Кожа головы нестерпимо зудела, чесались руки и ноги, жгло лицо. Боль в теле стала тише, но при резких движениях продолжала бить в поясницу и в голову. Меня мутило, но тошнить было нечем. На работу я, однозначно, пойти не могла в таком состоянии, поэтому я позвонила мистеру Чхве.
— Тебе не стало легче? Ты в больнице? Как это – нет? А чем ты закроешь прогулы? Нужна, как минимум, справка! Я дал тебе всего один день. Или иди в больницу или ты получишь письменное предупреждение. А если в течение двух дней не появишься, будешь уволена. И я сомневаюсь, Айлин, что ты сможешь найти другую работу.
И я в этом тоже очень сомневаюсь. Пообещала, что завтра точно буду, и положила трубку. Надеюсь, что умру до завтрашнего дня.

Откуда мысли о смерти? Действительно, откуда им взяться в моей лёгкой, безоблачной жизни? А о чём ещё думать, когда тело разрывает от боли, когда трясущаяся рука поднимается к голове и касается ладонью гладкой безволосой поверхности, когда кусочек хлеба застревает в горле и выплёвывается на пол… вместе с зубами? О чём ещё думать? Только о смерти. Осталось совсем чуть-чуть, совсем. И придёт покой.

***


Я не ела четвёртые сутки. Боль со всего тела перетекла в голову и тисками сжала лицо: у меня так болела челюсть, словно зубы, которых почти не осталось, вырывали живьём железными щипцами, а кости лица методично дробили молотком. С трудом поднявшись с кровати, доковыляла до душевой. В надежде, что холодная вода принесёт хоть секундное облегчение, набрала в ладони и плеснула себе в лицо, потом ещё и ещё. А потом просто включила душ и села прямо в халате в низкий душевой поддон, подставив лицо под струи холодной воды. И стало немного легче, пусть обжигающе холодно, но боль притупилась, и организм сосредоточился на борьбе с новыми условиями.

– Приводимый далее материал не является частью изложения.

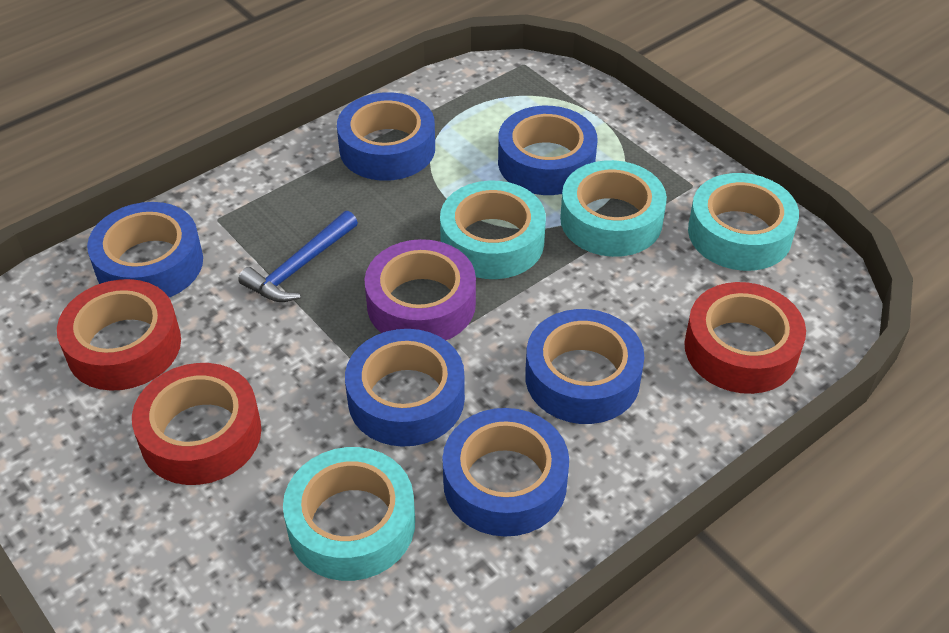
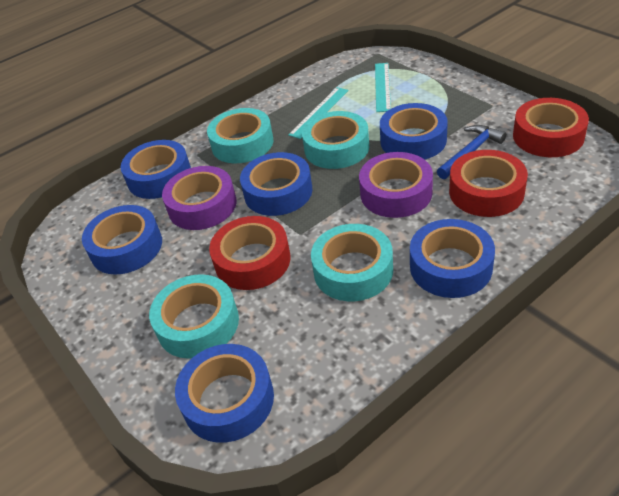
purple tape: 1 -> 2
turquoise ruler: 0 -> 2

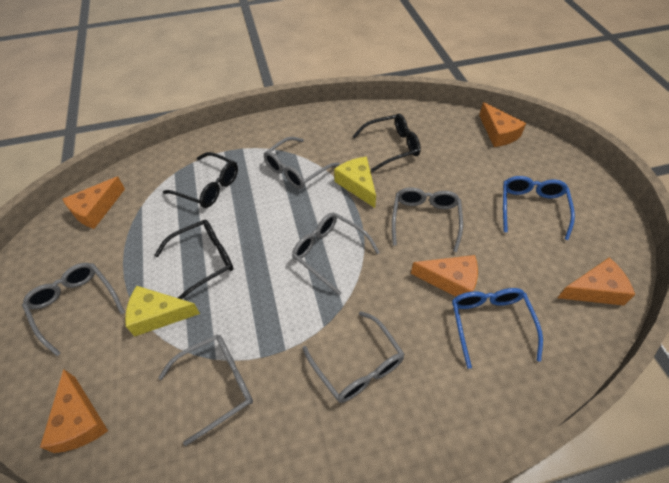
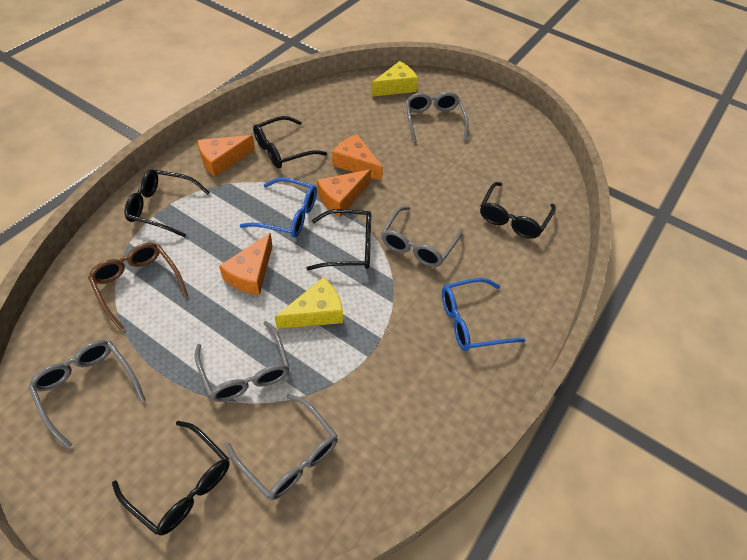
black glasses: 3 -> 5
brown glasses: 0 -> 1
grey glasses: 6 -> 5
orange cheese: 5 -> 4

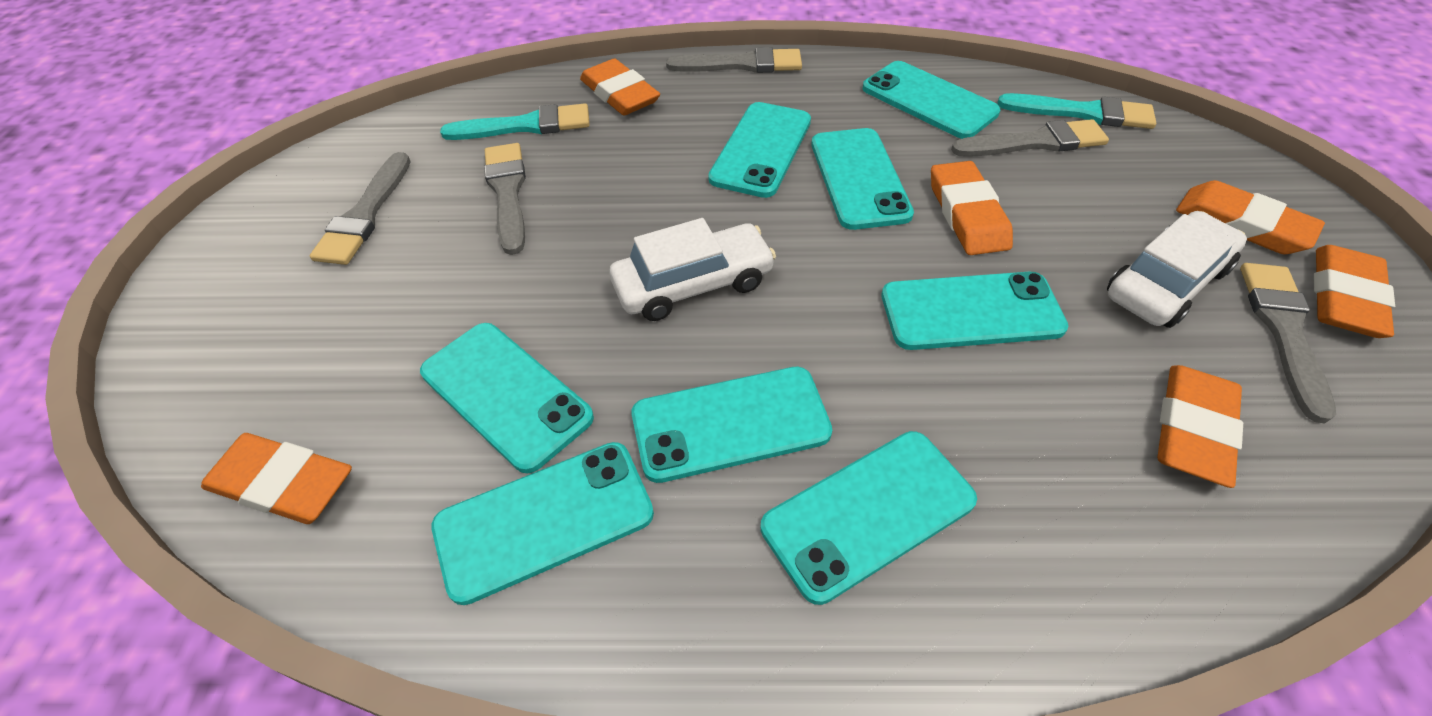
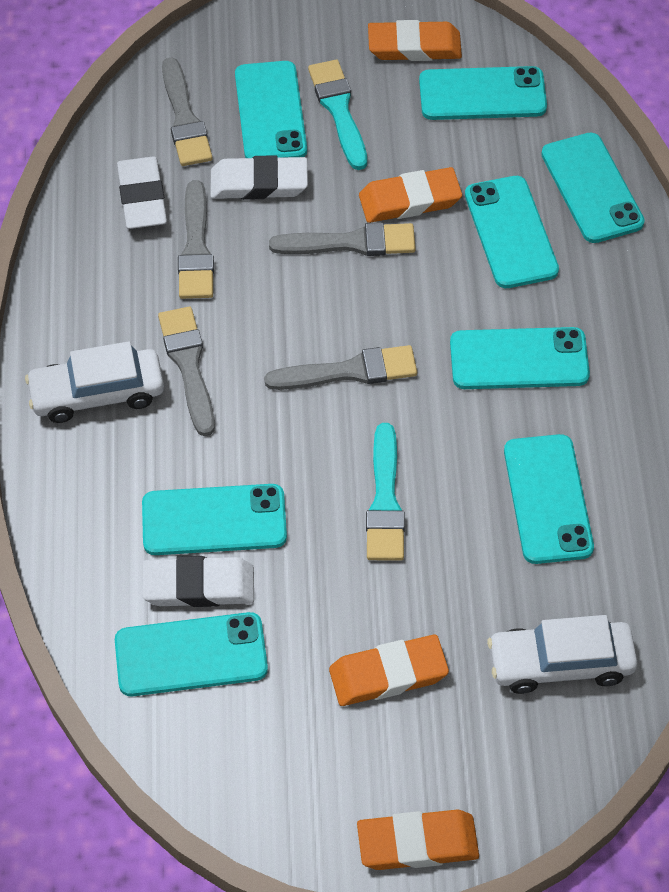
orange eraser: 6 -> 4
white eraser: 0 -> 3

Если после всего этого я выживу, то больше никогда не выйду на улицу, нет, всё стало ещё хуже. Опустила голову, глядя, как с носа капает вода. Я думала, что хуже уже не будет, но жить снова указывает на моё место. И слёзы опять хлынули из глаз, хотя, сколько можно плакать? И откуда они берутся эти слёзы? А я опять ревела, уткнувшись в ладони и колени, ревела громко, в голос. Никто из-за душа не услышит, никто не узнает… Меня найдут, наверное, прямо здесь.
И боль в лице снова вернулась, и пришлось оторвать ладони, чтобы вновь подставиться под ставшие привычными холодные капли. Но едва я открыла заплаканные глаза, как…
— Нет! Нет! — шарахнулась назад, упираясь спиной в кафельную стену. – Нет! — с ужасом смотрела на свои руки. – Нет, пожалуйста! Нет! — закричала в голос. – Нет!
У меня на ладонях ошмётками висела кожа. Моя кожа. Я теряла лицо.

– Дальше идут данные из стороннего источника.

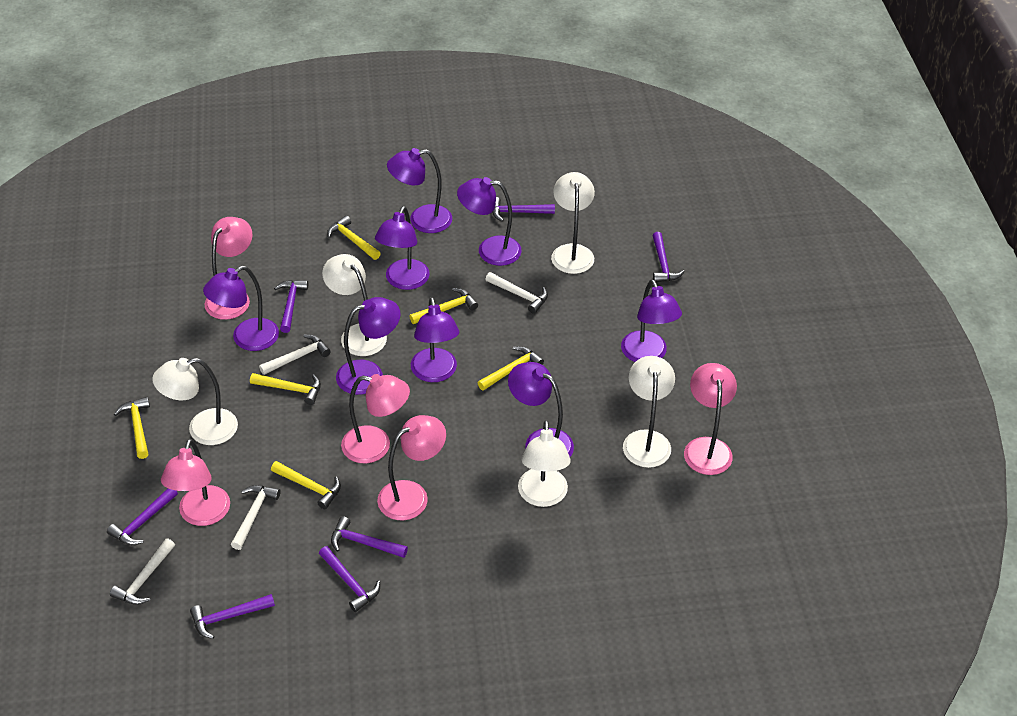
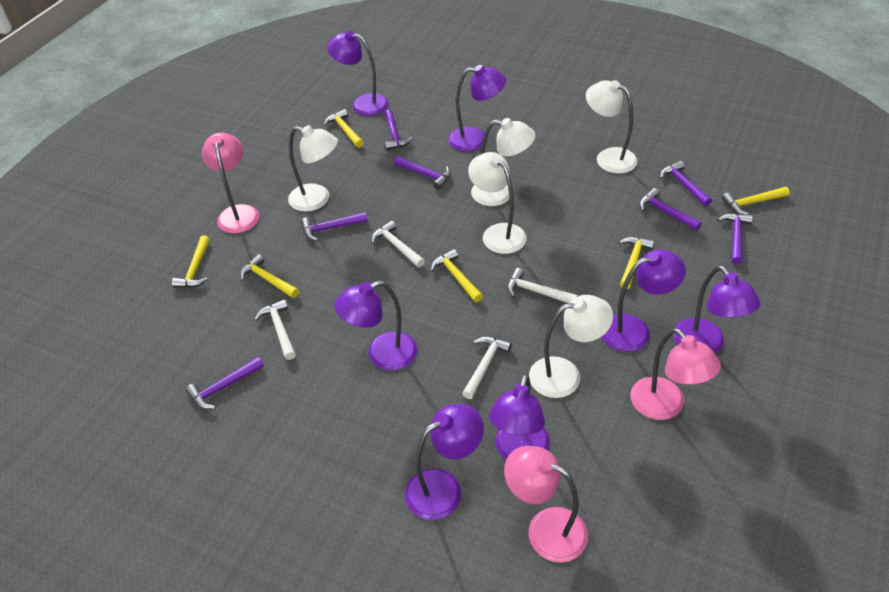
pink lamp: 5 -> 3
purple lamp: 8 -> 7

Из зеркала на меня смотрел монстр. Это чудовище с опухшими оплывшими глазами, изъеденной кислотой кожей, кусками, проплешинами виднеющейся среди тонкой розовой поверхности. И не было губ, только ротовая щель. Беззубая ротовая щель. И плакать больно, потому что солёные слёзы попадали на мокреющие розовые участки и жгли огнём.
И я молилась о смерти. Стояла с ножом в руках на кухне и просила о смелости, о том, чтобы у меня хватило решимости прекратить это. Никто не зависит от меня, и я ни от кого не завишу. Мой уход не сделает кого-то несчастным. Моя жизнь делает несчастной меня. Никто не смог бы этого выдержать, и я не могу.
Взмахнула ножом.
И потеряла сознание, медленно сползая на пол у чьих-то ног в чёрных лаковых ботинках.